- [Data items]:
####

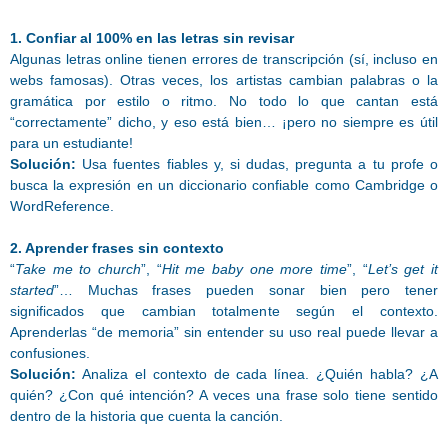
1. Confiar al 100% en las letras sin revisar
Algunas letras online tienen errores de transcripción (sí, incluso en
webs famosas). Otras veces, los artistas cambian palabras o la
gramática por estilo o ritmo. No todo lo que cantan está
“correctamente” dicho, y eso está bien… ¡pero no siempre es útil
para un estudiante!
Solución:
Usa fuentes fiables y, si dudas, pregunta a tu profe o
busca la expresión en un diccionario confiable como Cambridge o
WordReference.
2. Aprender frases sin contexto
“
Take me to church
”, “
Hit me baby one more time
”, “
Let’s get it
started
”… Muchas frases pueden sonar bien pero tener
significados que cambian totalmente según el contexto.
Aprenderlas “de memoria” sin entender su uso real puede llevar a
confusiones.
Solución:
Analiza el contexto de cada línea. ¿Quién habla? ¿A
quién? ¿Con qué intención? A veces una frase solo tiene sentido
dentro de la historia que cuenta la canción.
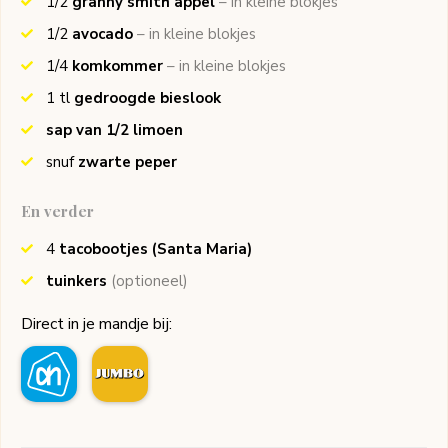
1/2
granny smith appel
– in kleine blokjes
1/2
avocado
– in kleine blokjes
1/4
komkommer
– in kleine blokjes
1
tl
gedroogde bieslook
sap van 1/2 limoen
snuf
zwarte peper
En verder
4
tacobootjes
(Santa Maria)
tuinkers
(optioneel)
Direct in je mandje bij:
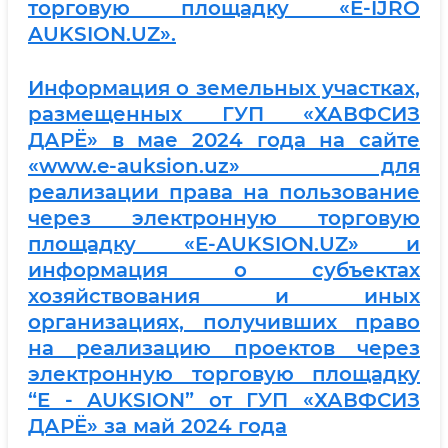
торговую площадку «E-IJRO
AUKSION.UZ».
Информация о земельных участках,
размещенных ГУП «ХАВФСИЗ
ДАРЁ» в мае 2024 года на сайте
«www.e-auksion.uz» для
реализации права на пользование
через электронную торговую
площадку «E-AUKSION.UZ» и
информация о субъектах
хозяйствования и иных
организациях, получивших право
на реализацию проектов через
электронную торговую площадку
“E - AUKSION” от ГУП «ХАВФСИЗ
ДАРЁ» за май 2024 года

####

- [What to do]:
Return all entries preceding this task exactly as they stand, leaving any picture out.

- [Response area]:
1. Confiar al 100% en las letras sin revisar
Algunas letras online tienen errores de transcripción (sí, incluso en
webs famosas). Otras veces, los artistas cambian palabras o la
gramática por estilo o ritmo. No todo lo que cantan está
“correctamente” dicho, y eso está bien… ¡pero no siempre es útil
para un estudiante!
Solución:
Usa fuentes fiables y, si dudas, pregunta a tu profe o
busca la expresión en un diccionario confiable como Cambridge o
WordReference.
2. Aprender frases sin contexto
“
Take me to church
”, “
Hit me baby one more time
”, “
Let’s get it
started
”… Muchas frases pueden sonar bien pero tener
significados que cambian totalmente según el contexto.
Aprenderlas “de memoria” sin entender su uso real puede llevar a
confusiones.
Solución:
Analiza el contexto de cada línea. ¿Quién habla? ¿A
quién? ¿Con qué intención? A veces una frase solo tiene sentido
dentro de la historia que cuenta la canción.
1/2
granny smith appel
– in kleine blokjes
1/2
avocado
– in kleine blokjes
1/4
komkommer
– in kleine blokjes
1
tl
gedroogde bieslook
sap van 1/2 limoen
snuf
zwarte peper
En verder
4
tacobootjes
(Santa Maria)
tuinkers
(optioneel)
Direct in je mandje bij:
торговую площадку «E-IJRO
AUKSION.UZ».
Информация о земельных участках,
размещенных ГУП «ХАВФСИЗ
ДАРЁ» в мае 2024 года на сайте
«www.e-auksion.uz» для
реализации права на пользование
через электронную торговую
площадку «E-AUKSION.UZ» и
информация о субъектах
хозяйствования и иных
организациях, получивших право
на реализацию проектов через
электронную торговую площадку
“E - AUKSION” от ГУП «ХАВФСИЗ
ДАРЁ» за май 2024 года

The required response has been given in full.